# [Requirement]
Your copy should match the listing below word for word, with no images in it.

# # # # #

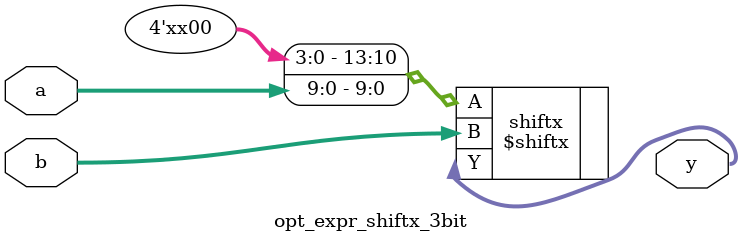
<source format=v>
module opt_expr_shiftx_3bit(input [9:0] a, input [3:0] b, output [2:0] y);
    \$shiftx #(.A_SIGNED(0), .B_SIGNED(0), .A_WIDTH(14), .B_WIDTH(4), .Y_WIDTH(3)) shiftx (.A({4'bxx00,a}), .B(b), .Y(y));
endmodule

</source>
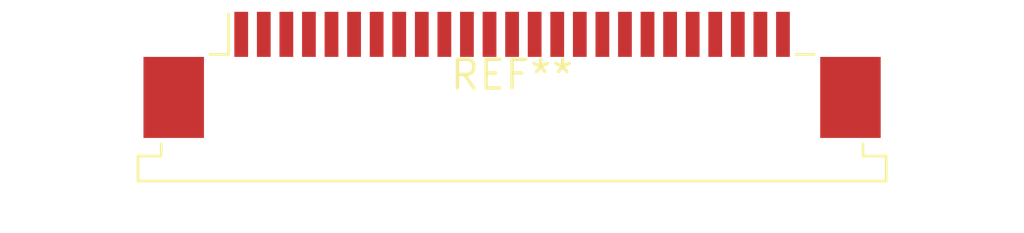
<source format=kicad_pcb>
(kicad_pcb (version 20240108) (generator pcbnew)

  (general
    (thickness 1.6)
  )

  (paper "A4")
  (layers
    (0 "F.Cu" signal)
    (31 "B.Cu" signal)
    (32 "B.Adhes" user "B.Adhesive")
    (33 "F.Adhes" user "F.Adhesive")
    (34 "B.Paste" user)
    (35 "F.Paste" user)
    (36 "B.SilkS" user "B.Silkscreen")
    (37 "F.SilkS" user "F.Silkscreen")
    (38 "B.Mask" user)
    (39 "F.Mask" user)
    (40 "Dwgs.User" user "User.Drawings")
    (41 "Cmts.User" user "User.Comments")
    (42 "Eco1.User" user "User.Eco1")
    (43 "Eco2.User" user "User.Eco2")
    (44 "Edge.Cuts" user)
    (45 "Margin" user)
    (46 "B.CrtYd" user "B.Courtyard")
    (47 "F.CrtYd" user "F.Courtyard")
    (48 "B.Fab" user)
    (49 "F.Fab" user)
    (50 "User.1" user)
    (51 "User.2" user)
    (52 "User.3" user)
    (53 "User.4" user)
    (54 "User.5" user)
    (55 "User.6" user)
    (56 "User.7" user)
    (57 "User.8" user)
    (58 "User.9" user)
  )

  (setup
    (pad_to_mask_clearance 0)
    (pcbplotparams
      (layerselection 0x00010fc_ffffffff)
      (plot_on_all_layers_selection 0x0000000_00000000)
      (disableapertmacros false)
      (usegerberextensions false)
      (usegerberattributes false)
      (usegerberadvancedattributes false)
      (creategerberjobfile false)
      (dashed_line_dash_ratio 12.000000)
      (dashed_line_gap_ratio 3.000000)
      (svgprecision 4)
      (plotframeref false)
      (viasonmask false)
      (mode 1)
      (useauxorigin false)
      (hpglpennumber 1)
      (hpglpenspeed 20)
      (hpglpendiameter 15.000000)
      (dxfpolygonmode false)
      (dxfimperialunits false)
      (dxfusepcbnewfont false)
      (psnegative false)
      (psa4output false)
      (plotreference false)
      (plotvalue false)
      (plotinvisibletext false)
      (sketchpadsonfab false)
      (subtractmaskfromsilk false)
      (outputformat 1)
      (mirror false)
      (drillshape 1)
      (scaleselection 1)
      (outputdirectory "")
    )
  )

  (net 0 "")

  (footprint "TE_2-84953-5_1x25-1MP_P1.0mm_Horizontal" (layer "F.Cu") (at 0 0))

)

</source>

# # # # #

# [Solution for this exercise]
<source format=v>
module opt_expr_shiftx_3bit(input [9:0] a, input [3:0] b, output [2:0] y);
    \$shiftx #(.A_SIGNED(0), .B_SIGNED(0), .A_WIDTH(14), .B_WIDTH(4), .Y_WIDTH(3)) shiftx (.A({4'bxx00,a}), .B(b), .Y(y));
endmodule

</source>
<source format=kicad_pcb>
(kicad_pcb (version 20240108) (generator pcbnew)

  (general
    (thickness 1.6)
  )

  (paper "A4")
  (layers
    (0 "F.Cu" signal)
    (31 "B.Cu" signal)
    (32 "B.Adhes" user "B.Adhesive")
    (33 "F.Adhes" user "F.Adhesive")
    (34 "B.Paste" user)
    (35 "F.Paste" user)
    (36 "B.SilkS" user "B.Silkscreen")
    (37 "F.SilkS" user "F.Silkscreen")
    (38 "B.Mask" user)
    (39 "F.Mask" user)
    (40 "Dwgs.User" user "User.Drawings")
    (41 "Cmts.User" user "User.Comments")
    (42 "Eco1.User" user "User.Eco1")
    (43 "Eco2.User" user "User.Eco2")
    (44 "Edge.Cuts" user)
    (45 "Margin" user)
    (46 "B.CrtYd" user "B.Courtyard")
    (47 "F.CrtYd" user "F.Courtyard")
    (48 "B.Fab" user)
    (49 "F.Fab" user)
    (50 "User.1" user)
    (51 "User.2" user)
    (52 "User.3" user)
    (53 "User.4" user)
    (54 "User.5" user)
    (55 "User.6" user)
    (56 "User.7" user)
    (57 "User.8" user)
    (58 "User.9" user)
  )

  (setup
    (pad_to_mask_clearance 0)
    (pcbplotparams
      (layerselection 0x00010fc_ffffffff)
      (plot_on_all_layers_selection 0x0000000_00000000)
      (disableapertmacros false)
      (usegerberextensions false)
      (usegerberattributes false)
      (usegerberadvancedattributes false)
      (creategerberjobfile false)
      (dashed_line_dash_ratio 12.000000)
      (dashed_line_gap_ratio 3.000000)
      (svgprecision 4)
      (plotframeref false)
      (viasonmask false)
      (mode 1)
      (useauxorigin false)
      (hpglpennumber 1)
      (hpglpenspeed 20)
      (hpglpendiameter 15.000000)
      (dxfpolygonmode false)
      (dxfimperialunits false)
      (dxfusepcbnewfont false)
      (psnegative false)
      (psa4output false)
      (plotreference false)
      (plotvalue false)
      (plotinvisibletext false)
      (sketchpadsonfab false)
      (subtractmaskfromsilk false)
      (outputformat 1)
      (mirror false)
      (drillshape 1)
      (scaleselection 1)
      (outputdirectory "")
    )
  )

  (net 0 "")

  (footprint "TE_2-84953-5_1x25-1MP_P1.0mm_Horizontal" (layer "F.Cu") (at 0 0))

)

</source>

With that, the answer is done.